Esquerda e especialistas criticam Musk
A presidente do PT, a deputada federal Gleisi Hoffmann (PT-PR), rebateu as alegações de Musk.
“Patético é o menor dos adjetivos para descrever a resposta de Elon Musk ao ministro Alexandre de Moraes, inflamando a extrema-direita ao insinuar que há censura no Brasil, ao mesmo tempo que sua rede permite discursos de ódio e propagação em larga escala de notícias falsas. Enquanto tentarem enfraquecer democracias nós vamos resistir. E exigir que ninguém seja anistiado!”, escreveu ela no X.
João Brandt, secretário de Políticas Digitais da Secom (Secretaria de Comunicação da Presidência da República, afirmou que a postura de Musk mostra “desprezo pela Justiça brasileira”.
“[Musk] Responde politicamente ao buzz dos ultimos dias requentando decisões antigas e aproveita para fazer agitação e propaganda de extrema direita. É claro que pode haver opiniões diferentes sobre as decisões do STF e do TSE, mas não é disso que se trata. Musk resolveu defender golpistas e escalar o tema por motivos políticos (possivelmente também comerciais), provavelmente antecipando descumprimento da resolução do TSE para as eleições 2024”, avaliou.

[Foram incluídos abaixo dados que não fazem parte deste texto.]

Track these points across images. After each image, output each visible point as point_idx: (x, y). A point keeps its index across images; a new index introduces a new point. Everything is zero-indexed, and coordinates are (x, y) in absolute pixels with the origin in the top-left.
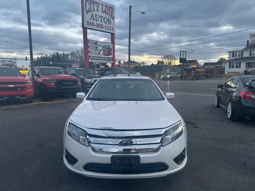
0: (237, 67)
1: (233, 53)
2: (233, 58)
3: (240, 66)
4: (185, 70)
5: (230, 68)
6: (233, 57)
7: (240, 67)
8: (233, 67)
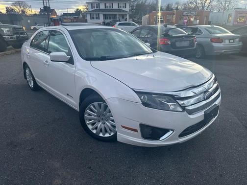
0: (97, 18)
1: (92, 4)
2: (92, 10)
3: (99, 17)
4: (52, 21)
5: (91, 19)
6: (92, 8)
7: (99, 19)
8: (93, 18)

Brandt lembrou ainda que o Twitter, sob a gestão do bilionário, deixou de cumprir suas próprias regras de moderação de conteúdo –o que aumentou a necessidade de medidas judiciais.
“Curiosamente, o Twitter tinha até o início de 2023 o melhor termo de uso em relação a eleições. Se eles cumprissem as próprias regras, provavelmente parte do conteúdo removido pela justiça teria sido removido antes pela propria empresa. Tivemos oportunidade de falar isso diretamente ao Musk na reunião que o governo brasileiro realizou com ele dia 12/01/2023. Naquela data, ele fez questionamentos as decisões de Morais. Reforçamos naquele momento a importância das ações do TSE e STF em proteger a democracia brasileira. Mas evidentemente isso não era, e segue não sendo, relevante para o bilionário dono desta plataforma”, concluiu.

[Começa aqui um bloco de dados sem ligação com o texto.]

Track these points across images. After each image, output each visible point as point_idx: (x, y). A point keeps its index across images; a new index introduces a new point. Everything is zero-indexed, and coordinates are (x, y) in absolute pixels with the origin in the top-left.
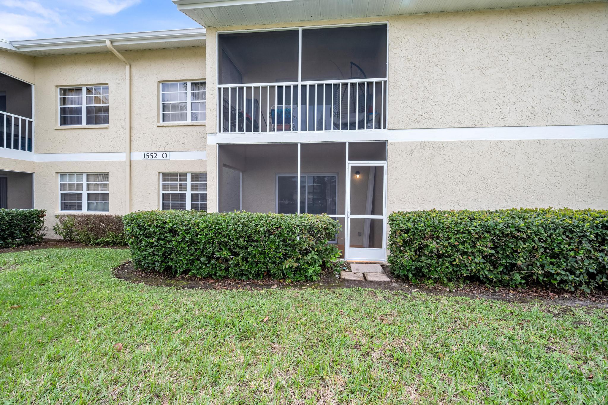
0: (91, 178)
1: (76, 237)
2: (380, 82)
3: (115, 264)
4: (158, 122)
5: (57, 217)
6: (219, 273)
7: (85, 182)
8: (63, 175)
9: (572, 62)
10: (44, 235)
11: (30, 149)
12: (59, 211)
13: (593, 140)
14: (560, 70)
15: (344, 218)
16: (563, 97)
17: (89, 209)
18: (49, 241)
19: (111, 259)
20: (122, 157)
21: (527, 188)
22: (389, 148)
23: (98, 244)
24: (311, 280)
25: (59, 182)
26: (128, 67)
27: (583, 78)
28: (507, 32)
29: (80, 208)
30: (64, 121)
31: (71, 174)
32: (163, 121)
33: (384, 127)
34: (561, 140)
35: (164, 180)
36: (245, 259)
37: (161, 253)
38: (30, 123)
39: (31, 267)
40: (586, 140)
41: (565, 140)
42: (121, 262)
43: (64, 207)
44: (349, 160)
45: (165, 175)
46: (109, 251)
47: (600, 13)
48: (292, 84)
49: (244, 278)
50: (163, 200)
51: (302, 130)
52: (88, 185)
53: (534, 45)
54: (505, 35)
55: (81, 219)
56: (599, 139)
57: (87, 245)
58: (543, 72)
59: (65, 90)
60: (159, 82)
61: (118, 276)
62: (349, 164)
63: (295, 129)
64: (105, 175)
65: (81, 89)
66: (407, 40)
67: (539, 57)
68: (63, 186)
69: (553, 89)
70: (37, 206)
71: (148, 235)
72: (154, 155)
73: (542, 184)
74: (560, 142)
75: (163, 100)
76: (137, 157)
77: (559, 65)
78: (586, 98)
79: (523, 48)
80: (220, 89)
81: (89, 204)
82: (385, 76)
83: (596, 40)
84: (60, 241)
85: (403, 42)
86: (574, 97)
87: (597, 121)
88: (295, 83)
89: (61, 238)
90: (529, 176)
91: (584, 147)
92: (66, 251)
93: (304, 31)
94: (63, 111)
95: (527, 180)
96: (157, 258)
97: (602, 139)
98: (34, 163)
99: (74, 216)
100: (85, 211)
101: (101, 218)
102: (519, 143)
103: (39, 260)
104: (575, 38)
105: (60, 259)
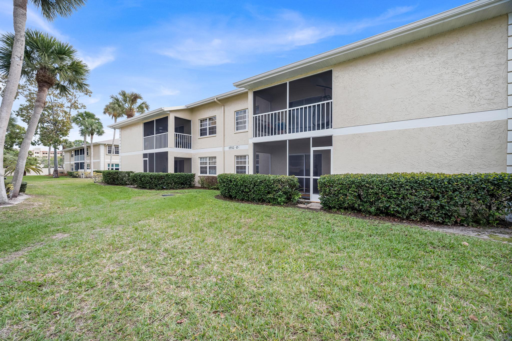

Pedro Barciella, especialista no monitoramento do debate político nas redes sociais e colunista do ICL Notícias, lembrou que o bilionário agiu ativamente para dificultar o rastreamento de discursos de ódio no X após comprar a rede social.

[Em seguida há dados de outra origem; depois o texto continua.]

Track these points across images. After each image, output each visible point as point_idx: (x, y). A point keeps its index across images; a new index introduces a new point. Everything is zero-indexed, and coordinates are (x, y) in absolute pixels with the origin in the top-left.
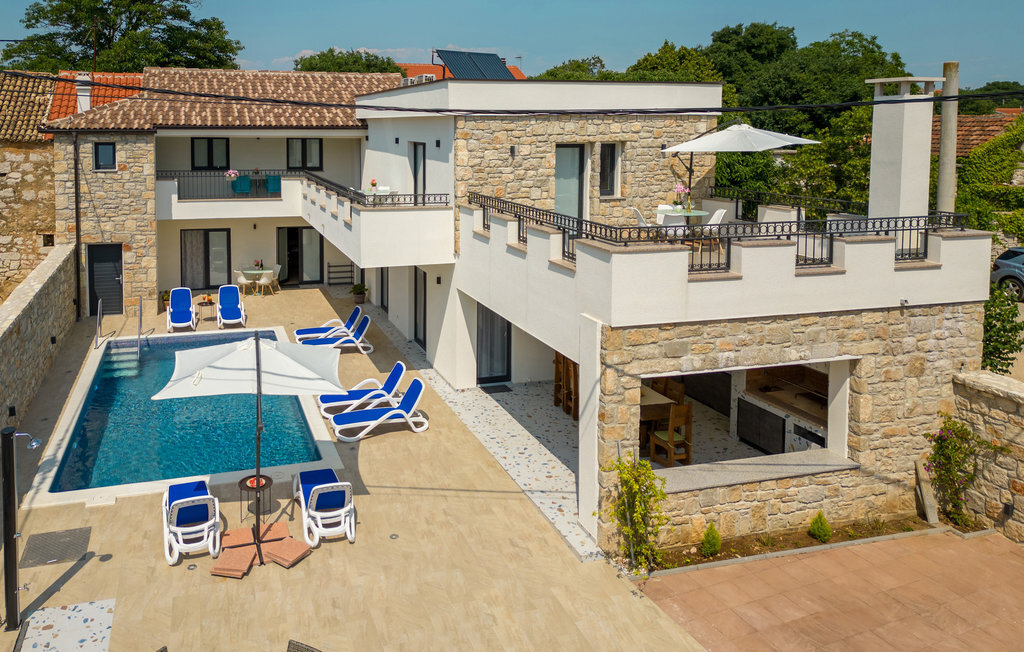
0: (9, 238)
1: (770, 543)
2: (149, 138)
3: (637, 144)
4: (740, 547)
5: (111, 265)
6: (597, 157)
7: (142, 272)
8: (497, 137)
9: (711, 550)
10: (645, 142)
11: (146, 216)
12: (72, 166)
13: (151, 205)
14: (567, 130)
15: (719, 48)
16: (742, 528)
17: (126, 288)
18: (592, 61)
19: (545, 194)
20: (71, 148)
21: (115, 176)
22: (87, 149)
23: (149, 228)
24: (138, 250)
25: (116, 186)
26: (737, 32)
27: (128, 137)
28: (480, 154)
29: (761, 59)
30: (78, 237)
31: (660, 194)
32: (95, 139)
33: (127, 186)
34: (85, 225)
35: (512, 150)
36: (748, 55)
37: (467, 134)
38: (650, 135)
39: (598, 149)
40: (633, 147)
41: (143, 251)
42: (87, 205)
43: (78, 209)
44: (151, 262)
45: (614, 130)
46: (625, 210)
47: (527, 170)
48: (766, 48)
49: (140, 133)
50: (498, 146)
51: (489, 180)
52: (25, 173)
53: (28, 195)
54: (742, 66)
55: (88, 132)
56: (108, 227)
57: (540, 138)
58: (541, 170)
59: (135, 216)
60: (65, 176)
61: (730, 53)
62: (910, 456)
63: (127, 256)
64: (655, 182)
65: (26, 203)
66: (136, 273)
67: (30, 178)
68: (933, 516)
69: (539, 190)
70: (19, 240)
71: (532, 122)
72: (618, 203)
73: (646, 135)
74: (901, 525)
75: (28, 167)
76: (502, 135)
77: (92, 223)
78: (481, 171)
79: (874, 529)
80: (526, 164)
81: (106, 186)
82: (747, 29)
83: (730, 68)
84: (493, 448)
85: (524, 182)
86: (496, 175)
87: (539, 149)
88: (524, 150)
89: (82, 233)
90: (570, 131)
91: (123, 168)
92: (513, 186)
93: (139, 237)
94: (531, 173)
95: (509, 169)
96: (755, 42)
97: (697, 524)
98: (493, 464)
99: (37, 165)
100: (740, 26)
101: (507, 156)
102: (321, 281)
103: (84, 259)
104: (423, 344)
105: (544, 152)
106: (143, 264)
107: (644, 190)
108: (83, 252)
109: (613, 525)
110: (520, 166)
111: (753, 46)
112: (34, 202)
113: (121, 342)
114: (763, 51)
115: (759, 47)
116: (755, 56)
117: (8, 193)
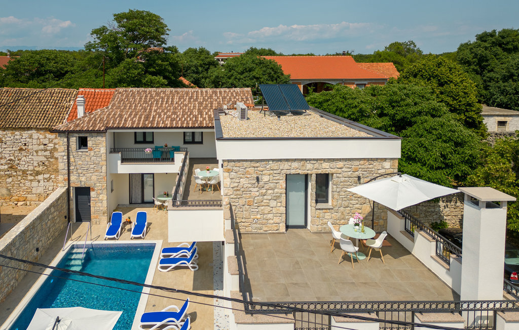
0: (49, 175)
2: (103, 135)
3: (341, 175)
5: (86, 197)
6: (314, 182)
7: (100, 202)
8: (248, 171)
10: (346, 174)
11: (101, 174)
12: (66, 148)
13: (104, 168)
14: (293, 167)
15: (480, 46)
17: (92, 209)
18: (409, 43)
19: (279, 204)
20: (66, 140)
21: (87, 154)
22: (74, 140)
23: (103, 180)
24: (98, 191)
25: (87, 159)
26: (492, 35)
27: (93, 134)
28: (238, 181)
29: (509, 51)
30: (69, 184)
31: (357, 206)
32: (77, 135)
33: (92, 158)
34: (73, 178)
35: (258, 179)
36: (499, 48)
37: (229, 169)
38: (350, 170)
39: (314, 177)
40: (338, 177)
41: (100, 192)
42: (73, 168)
43: (69, 170)
44: (104, 197)
45: (325, 168)
46: (333, 215)
47: (267, 190)
48: (512, 44)
49: (99, 132)
50: (248, 176)
51: (243, 195)
54: (495, 56)
55: (74, 132)
56: (83, 179)
57: (275, 172)
58: (276, 190)
59: (96, 174)
60: (63, 154)
61: (486, 48)
63: (93, 194)
64: (353, 198)
66: (97, 202)
69: (276, 202)
70: (53, 176)
71: (270, 163)
72: (328, 211)
73: (346, 170)
76: (251, 170)
77: (75, 177)
78: (237, 190)
80: (267, 186)
81: (82, 159)
82: (499, 33)
83: (486, 57)
85: (265, 197)
86: (247, 193)
87: (274, 178)
88: (265, 178)
89: (71, 182)
90: (295, 168)
91: (91, 150)
92: (258, 199)
93: (98, 184)
94: (270, 192)
95: (256, 189)
96: (504, 41)
100: (494, 31)
101: (254, 181)
103: (72, 195)
105: (279, 179)
106: (100, 198)
107: (346, 203)
108: (71, 191)
110: (263, 187)
111: (503, 44)
113: (79, 245)
114: (510, 46)
115: (508, 43)
116: (505, 50)
117: (48, 153)
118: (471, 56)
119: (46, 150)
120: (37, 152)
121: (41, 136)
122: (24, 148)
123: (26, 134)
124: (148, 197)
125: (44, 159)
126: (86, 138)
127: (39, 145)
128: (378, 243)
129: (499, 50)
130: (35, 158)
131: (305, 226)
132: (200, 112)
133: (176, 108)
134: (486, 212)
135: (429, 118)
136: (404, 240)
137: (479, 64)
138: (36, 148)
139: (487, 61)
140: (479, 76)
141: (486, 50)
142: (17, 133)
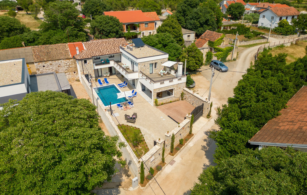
1: (167, 103)
2: (92, 59)
4: (165, 104)
6: (154, 64)
9: (162, 104)
13: (93, 68)
14: (151, 62)
16: (165, 102)
19: (149, 69)
22: (83, 61)
28: (141, 66)
30: (84, 74)
31: (162, 67)
33: (89, 66)
35: (145, 65)
38: (160, 61)
40: (158, 63)
41: (93, 75)
42: (84, 69)
45: (156, 61)
52: (70, 63)
53: (71, 66)
54: (188, 10)
55: (82, 59)
56: (87, 72)
60: (81, 66)
62: (179, 95)
65: (71, 67)
67: (71, 64)
68: (180, 100)
71: (147, 62)
72: (157, 69)
74: (178, 100)
75: (70, 62)
76: (143, 64)
79: (176, 101)
83: (185, 10)
84: (144, 98)
85: (146, 69)
91: (88, 63)
93: (92, 73)
95: (144, 67)
97: (161, 102)
98: (144, 99)
99: (71, 62)
102: (115, 74)
104: (134, 85)
105: (148, 65)
107: (160, 67)
109: (155, 103)
110: (146, 67)
112: (72, 67)
113: (95, 88)
116: (191, 7)
117: (68, 66)
118: (181, 9)
119: (67, 65)
120: (64, 66)
121: (65, 61)
122: (60, 66)
123: (59, 61)
124: (100, 75)
125: (67, 68)
126: (86, 60)
127: (65, 64)
128: (166, 73)
129: (189, 7)
130: (64, 68)
131: (152, 73)
132: (114, 48)
133: (106, 48)
134: (180, 65)
135: (171, 43)
136: (169, 72)
137: (183, 13)
138: (64, 65)
139: (186, 12)
140: (183, 17)
141: (186, 7)
142: (57, 61)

“Musk destruiu qualquer possibilidade de monitoramento do discurso de ódio aqui. Primeiro impediu quem pudesse denunciar de analisar, depois permitiu o retorno dos criminosos. Ironicamente, ele foi bastante transparente no objetivo de destruir qualquer transparência nessa rede”, disse ele.
Twitter files e a extrema direita
Na última quarta-feira (3), o escritor Michael Shellenberger fez um post na rede social com uma série de críticas a Moraes e à atuação do Judiciário brasileiro, sob o título “Twitter Files – Brazil” (Arquivos do Twitter, em português).
O nome “Twitter Files” começou a ser usado no final de 2022 para se referir a medidas de moderação, reveladas a partir de um conjunto de documentos internos da rede e que tratavam de anos anteriores à gestão Musk.
No mesmo post de Moraes, Eduardo Bolsonaro respondeu a Musk dizendo que o caso Daniel Silveira seria um dos exemplos. E disse que está preparando um requerimento para promover uma audiência na Comissão de Relações Exteriores da Câmara dos Deputados sobre o “Twitter Files Brasil e censura”, com a participação de um representante do X.
Musk se descreve como um “absolutista da liberdade de expressão” e desde que adquiriu a rede social, em 2022, tem enfrentado polêmicas. Um dos principais focos do empresário foram as políticas de moderação da rede, sob a crítica de que teriam viés político.
A plataforma reduziu as equipes de moderação de conteúdo, e usuários e especialistas apontam o crescimento do discurso de ódio e da desinformação.